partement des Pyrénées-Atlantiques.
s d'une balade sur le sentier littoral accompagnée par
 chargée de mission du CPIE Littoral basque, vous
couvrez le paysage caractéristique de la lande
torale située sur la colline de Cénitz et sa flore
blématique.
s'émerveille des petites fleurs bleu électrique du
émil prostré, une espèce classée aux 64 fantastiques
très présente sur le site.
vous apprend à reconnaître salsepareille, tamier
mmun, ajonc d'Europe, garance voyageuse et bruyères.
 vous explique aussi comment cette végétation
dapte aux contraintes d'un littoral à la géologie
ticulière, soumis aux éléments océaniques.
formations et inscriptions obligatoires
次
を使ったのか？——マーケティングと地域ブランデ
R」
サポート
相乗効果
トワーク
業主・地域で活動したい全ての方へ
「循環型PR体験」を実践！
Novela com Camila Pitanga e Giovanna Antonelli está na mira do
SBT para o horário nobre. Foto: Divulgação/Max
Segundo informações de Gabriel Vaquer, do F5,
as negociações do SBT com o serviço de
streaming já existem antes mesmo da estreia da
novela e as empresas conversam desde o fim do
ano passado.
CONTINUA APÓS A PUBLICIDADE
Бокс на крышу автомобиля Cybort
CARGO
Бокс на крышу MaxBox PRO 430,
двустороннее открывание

==

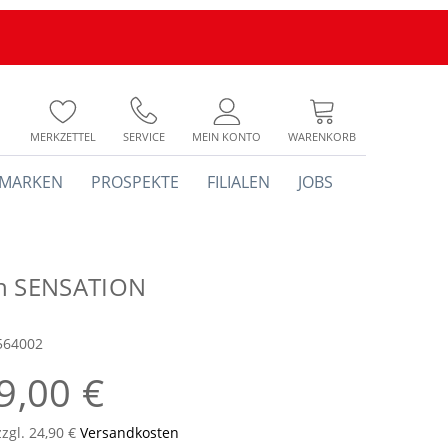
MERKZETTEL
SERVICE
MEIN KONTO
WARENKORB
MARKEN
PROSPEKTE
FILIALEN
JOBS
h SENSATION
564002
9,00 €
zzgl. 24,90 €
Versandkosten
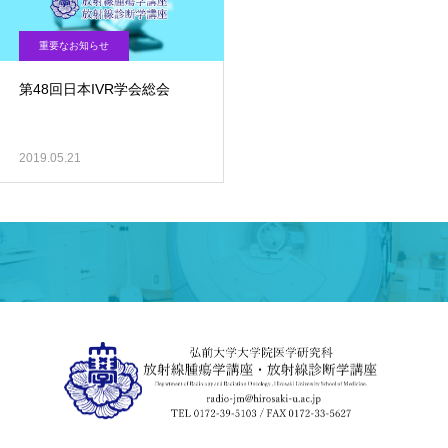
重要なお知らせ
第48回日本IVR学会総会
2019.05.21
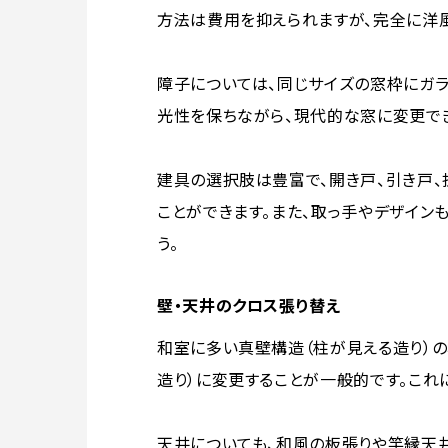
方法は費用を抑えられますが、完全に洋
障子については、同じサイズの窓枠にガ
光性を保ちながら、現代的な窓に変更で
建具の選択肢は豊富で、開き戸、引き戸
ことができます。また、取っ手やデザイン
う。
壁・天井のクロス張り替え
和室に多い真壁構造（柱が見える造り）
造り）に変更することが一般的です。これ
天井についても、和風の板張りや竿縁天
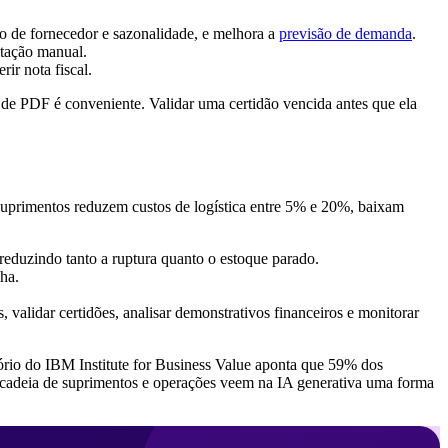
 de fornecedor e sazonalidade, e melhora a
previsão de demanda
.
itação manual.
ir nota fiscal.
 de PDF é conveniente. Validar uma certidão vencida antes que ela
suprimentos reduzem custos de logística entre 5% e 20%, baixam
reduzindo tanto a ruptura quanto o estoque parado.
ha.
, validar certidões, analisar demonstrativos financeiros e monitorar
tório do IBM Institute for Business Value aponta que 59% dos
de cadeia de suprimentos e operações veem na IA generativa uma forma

**Activity:** Where in the listing does the string "Бокс" appear? Copy every line that has it.

**Output for this exercise:**
Бокс на крышу автомобиля Cybort
Бокс на крышу MaxBox PRO 430,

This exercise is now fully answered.